Write data to an XDS file
The necessity to modify existing XDS ascii files or to simulate new ones (by developers to test software, for example) can be satisfied with the use of the writeXDS_ASCII
function. The nature and quality of the file produced will depend on the feasibility and accuracy of the information provided. For this reason, it is more difficult to write an XDS ascii file for unmerged data because a lot of information of an experimental nature has to be provided so to produce a sensible header.
In this section the original data from the “6vww_xds_ascii_merged.hkl” file will be truncated to 2 angstroms and written to a new XDS ascii file with a different date.
# Date
ddd <- as.character(Sys.Date())
stmp <- strsplit(ddd,"-")[[1]]
allMonths <- c("Jan","Feb","Mar","Apr","May","Jun",
"Jul","Aug","Sep","Oct","Nov","Dec")
objXDS2$header$DATE <- paste0(stmp[3],"-",
allMonths[as.integer(stmp[2])],"-",stmp[1])
# Generated by
objXDS2$header$GENERATED_BY <- "CRY"
# Data to 2 angstroms resolution
idx <- which(resos >= 2)
objXDS2$reflections <- objXDS2$reflections[idx,]

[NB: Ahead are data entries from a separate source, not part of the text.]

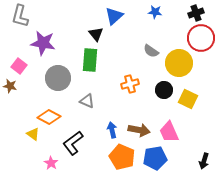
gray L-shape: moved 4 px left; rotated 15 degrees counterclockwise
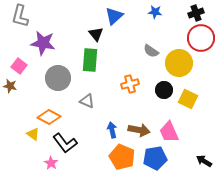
black L-shape: moved 8 px left; rotated 90 degrees counterclockwise
black arrow: rotated 105 degrees clockwise
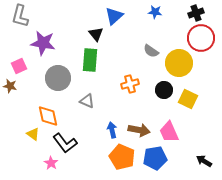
pink square: rotated 28 degrees clockwise
orange diamond: moved 1 px left, 1 px up; rotated 50 degrees clockwise
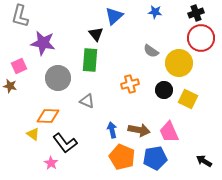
orange diamond: rotated 75 degrees counterclockwise
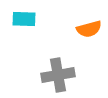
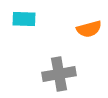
gray cross: moved 1 px right, 1 px up
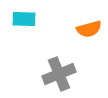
gray cross: rotated 12 degrees counterclockwise
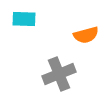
orange semicircle: moved 3 px left, 6 px down
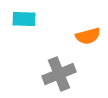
orange semicircle: moved 2 px right, 1 px down
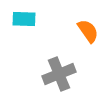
orange semicircle: moved 5 px up; rotated 110 degrees counterclockwise
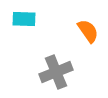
gray cross: moved 3 px left, 2 px up
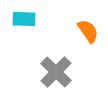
gray cross: rotated 24 degrees counterclockwise
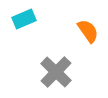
cyan rectangle: rotated 25 degrees counterclockwise
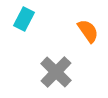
cyan rectangle: rotated 40 degrees counterclockwise
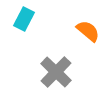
orange semicircle: rotated 15 degrees counterclockwise
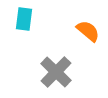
cyan rectangle: rotated 20 degrees counterclockwise
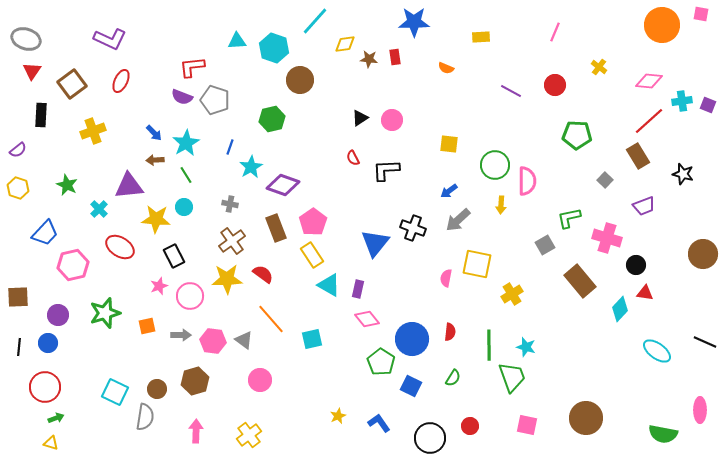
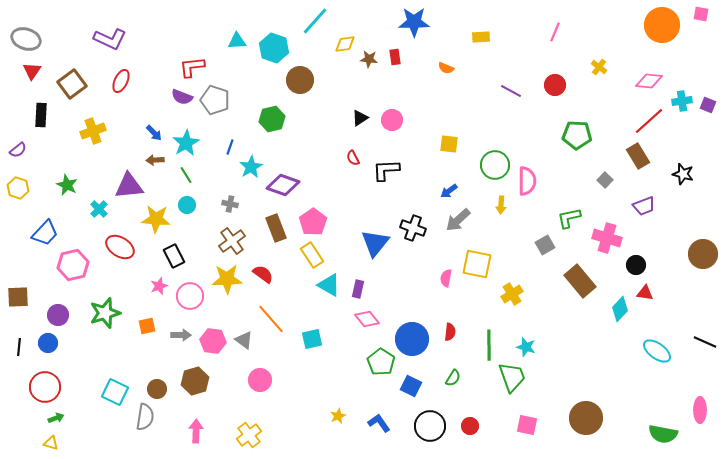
cyan circle at (184, 207): moved 3 px right, 2 px up
black circle at (430, 438): moved 12 px up
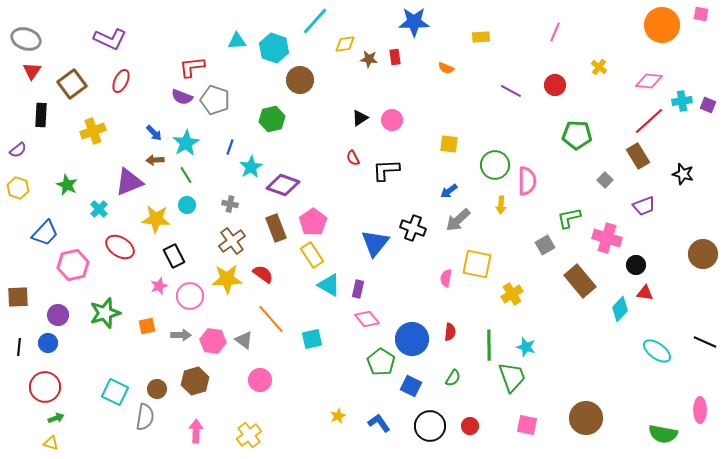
purple triangle at (129, 186): moved 4 px up; rotated 16 degrees counterclockwise
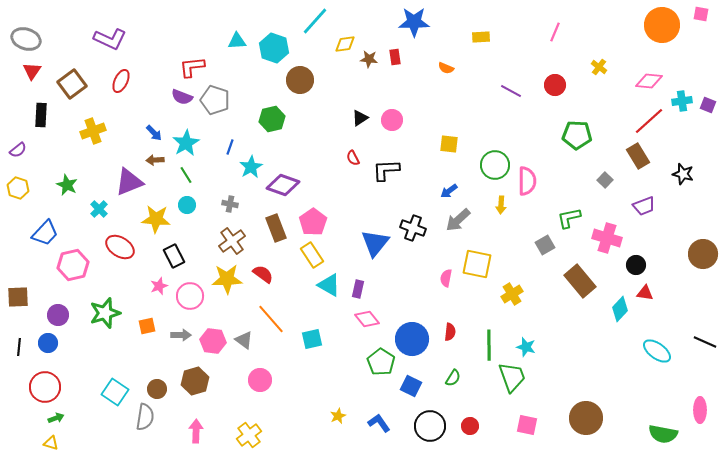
cyan square at (115, 392): rotated 8 degrees clockwise
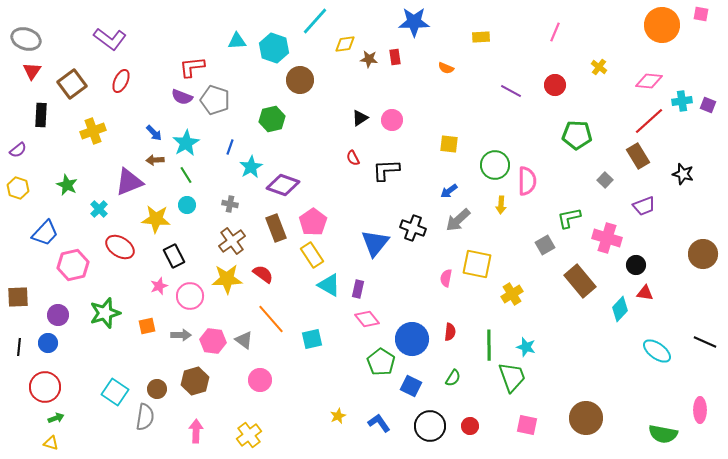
purple L-shape at (110, 39): rotated 12 degrees clockwise
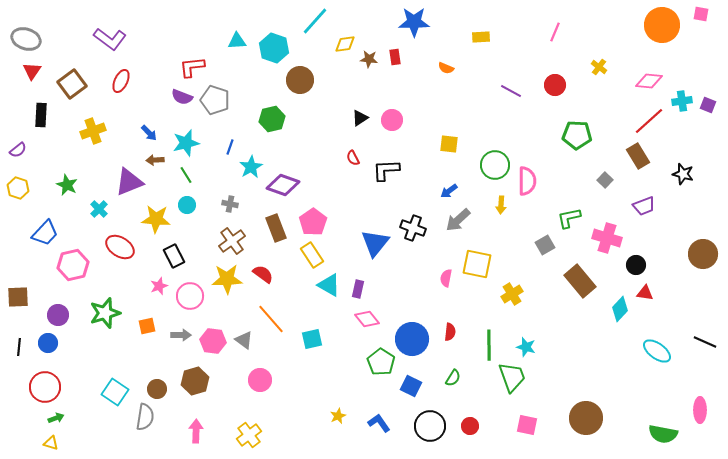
blue arrow at (154, 133): moved 5 px left
cyan star at (186, 143): rotated 16 degrees clockwise
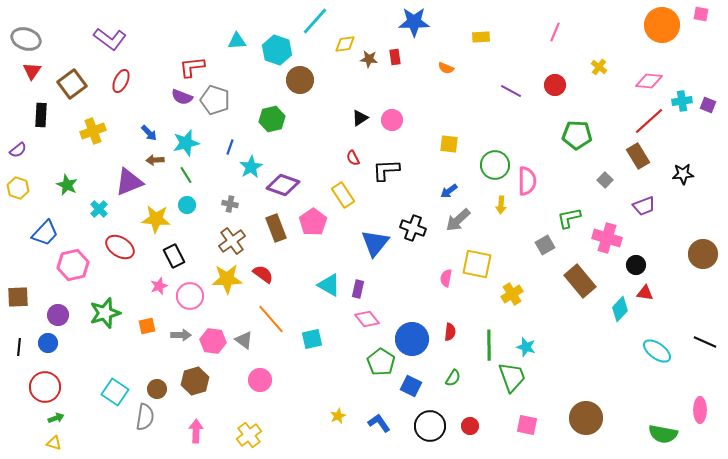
cyan hexagon at (274, 48): moved 3 px right, 2 px down
black star at (683, 174): rotated 20 degrees counterclockwise
yellow rectangle at (312, 255): moved 31 px right, 60 px up
yellow triangle at (51, 443): moved 3 px right
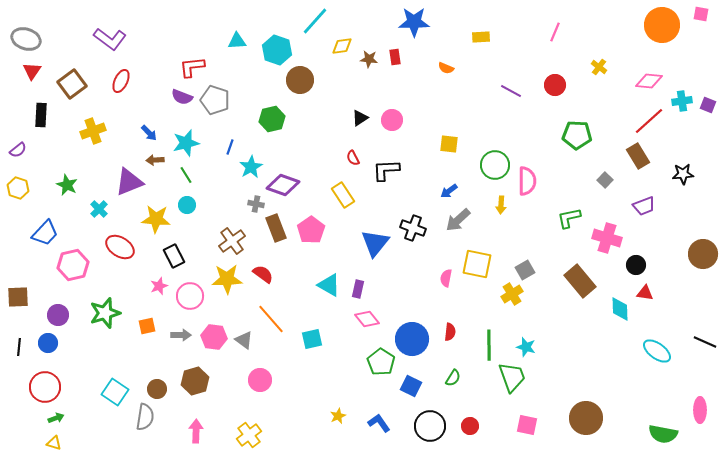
yellow diamond at (345, 44): moved 3 px left, 2 px down
gray cross at (230, 204): moved 26 px right
pink pentagon at (313, 222): moved 2 px left, 8 px down
gray square at (545, 245): moved 20 px left, 25 px down
cyan diamond at (620, 309): rotated 45 degrees counterclockwise
pink hexagon at (213, 341): moved 1 px right, 4 px up
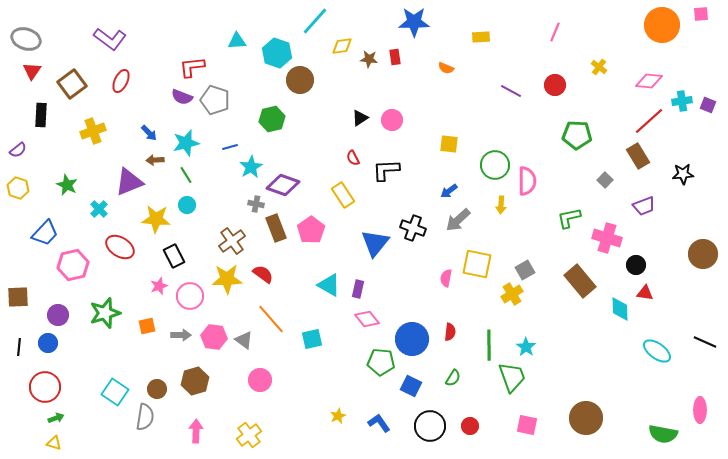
pink square at (701, 14): rotated 14 degrees counterclockwise
cyan hexagon at (277, 50): moved 3 px down
blue line at (230, 147): rotated 56 degrees clockwise
cyan star at (526, 347): rotated 18 degrees clockwise
green pentagon at (381, 362): rotated 28 degrees counterclockwise
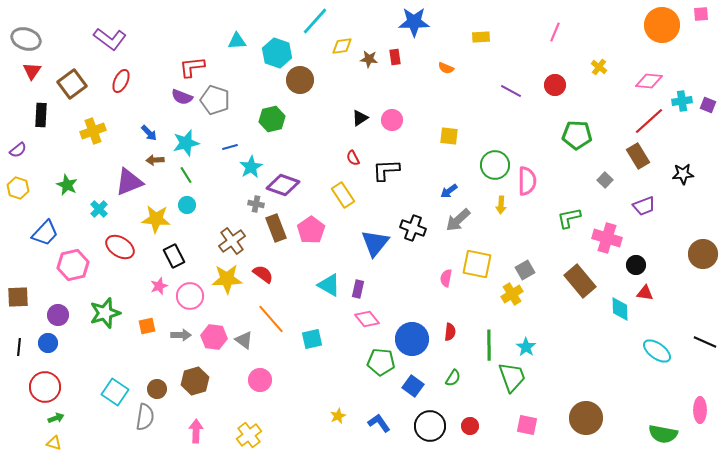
yellow square at (449, 144): moved 8 px up
blue square at (411, 386): moved 2 px right; rotated 10 degrees clockwise
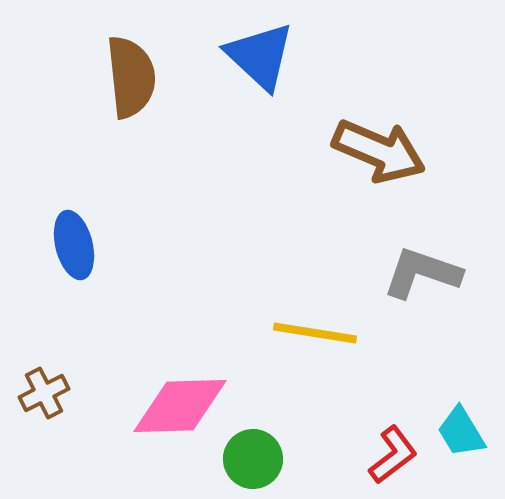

# Temporary directory for output
tdir <- tempdir()
fname <- file.path(tdir,"new.hkl")
# Write changed data to the new XDS ascii file
writeXDS_ASCII(objXDS2$processing_info,objXDS2$header,
objXDS2$reflections,fname)
Data from the new XDS ascii file can either be explored using XDS software, or read back into R using again readXDS_ASCII
.
# Read data from "new.hkl"
newXDS <- readXDS_ASCII(fname,message=TRUE)
#>
#> File read successfully.
#> There are 24689 reflections in this file.
#> Here is a summary of the observations:
#>
#> Min. 1st Qu. Median Mean 3rd Qu. Max.
#> -1.085 2.383 3.091 3.062 3.782 5.888